It takes a district to implement technology
Editor’s note: Google for Education Premier Partners are working with schools to host the ExploreEDU event series, where schools can share their first-hand experiences with other educators. Today’s guest author is Gary Lambert, Director of 21st Century Learning at Beekmantown Central School District, which hosted an ExploreEDU event on March 9-10 with Best Buy. To see if there’s an event near you, visit the ExploreEDU site.
In 2013, the superintendent charged our district technology committee—comprised of board members, teachers, administrators, parents and students—to come up with a plan that would provide an equal education opportunity for all students. Beekmantown’s poverty rate is the highest in Clinton County at 53%, and 30% of our students don’t have access to the internet at home. Given the profile of our population, we needed an affordable and flexible technology solution that would allow us to put devices in the hands of every student inside and outside of the classroom. Chromebooks, and G Suite for Education fit our needs perfectly because they are easy to manage, simple to use, and affordable.
In our experience deploying this new technology, we had to include every group—the board, administration, faculty, and the students—in the process. Here are a few things we learned:
1. Engage tech-savvy teachers in a pilot
We spoke with five other districts about their technology rollouts and learned the importance of getting teachers who were heavy technology users to love the tools first, as their buy-in would be critical in getting other teachers on board. In our first phase, we hoped for five teachers to sign up for our digital classroom pilot, and got 43 instead. Once other teachers saw how helpful the tools were for their colleagues, they wanted to introduce technology to their classroom, too. In the next two phases, an additional 140 teachers signed up. The teachers who participated in the pilot were the ones who pulled everyone along and encouraged the more reluctant teachers to branch outside their comfort zones.
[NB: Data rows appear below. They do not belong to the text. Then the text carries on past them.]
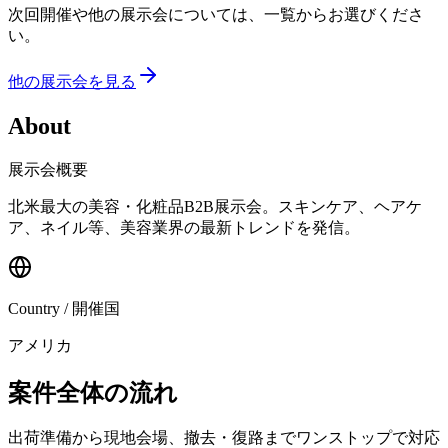
次回開催や他の展示会については、一覧からお選びくださ
い。
他の展示会を見る
About
展示会概要
北米最大の美容・化粧品B2B展示会。スキンケア、ヘアケ
ア、ネイル等、美容業界の最新トレンドを発信。
Country / 開催国
アメリカ
案件全体の流れ
出荷準備から現地会場、撤去・復路までワンストップで対応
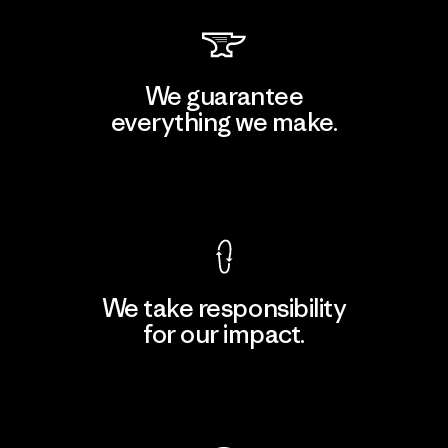
We guarantee
everything we make.
View Ironclad Guarantee
We take responsibility
for our impact.
Explore Our Footprint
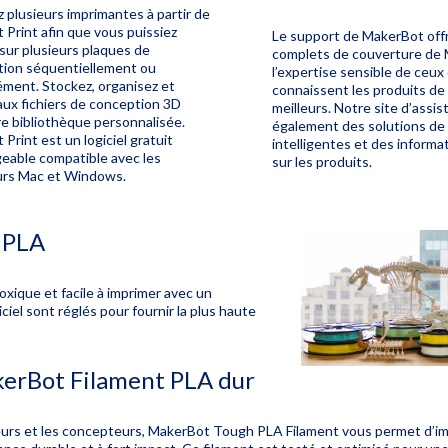
 plusieurs imprimantes à partir de
Print afin que vous puissiez
Le support de MakerBot offr
sur plusieurs plaques de
complets de couverture de
tion séquentiellement ou
l’expertise sensible de ceux 
ément.
Stockez, organisez et
connaissent les produits d
aux fichiers de conception 3D
meilleurs.
Notre site d’assi
e bibliothèque personnalisée.
également des solutions d
Print est un logiciel gratuit
intelligentes et des informa
geable compatible avec les
sur les produits.
urs Mac et Windows.
 PLA
toxique et facile à imprimer avec un
iciel sont réglés pour fournir la plus haute
erBot Filament PLA dur
eurs et les concepteurs, MakerBot Tough PLA Filament vous permet d’i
2. Build trust and support between the administration and faculty
The support of our board, superintendent and administration was critical in ensuring teachers felt comfortable taking risks when adopting the new technology. For instance, our principals learned how to use Google Classroom so they could show teachers how useful the tool was. Our leadership also encouraged teachers to take risks, and reassured them that failure was a positive learning experience. As a result, we saw many teachers working with their students to try new apps in the classroom such as Peardeck, EdPuzzle, and Quizlet to enhance their lessons.
3. Get students to teach
Technology also offers students a great platform to share their expertise. Early in our technology program, students ran our IT help desk that provides on-site support and replaces parts on Chromebooks. Our students are also instructing their teachers how to use technology. When a teacher didn’t know how to use Biteable, an online animation maker, he asked one of his sixth grade students to create a how-to resource, which has been shared with teachers across all grade levels and other schools. Involving students as teachers has allowed us to amplify the impact of technology in our district.
When everyone plays a role in introducing new technology it generates excitement and tangible results. Since adopting this new technology, our attendance rate has increased and student achievement has improved across all grade levels and subject areas—specifically algebra, U.S. history and English language arts.
In the past, we would hear comments about why new initiatives couldn’t be introduced. Now, our staff would ask why a new idea isn’t possible.
Technology has shifted our district from a “can we?” to a “we can and we will” mindset.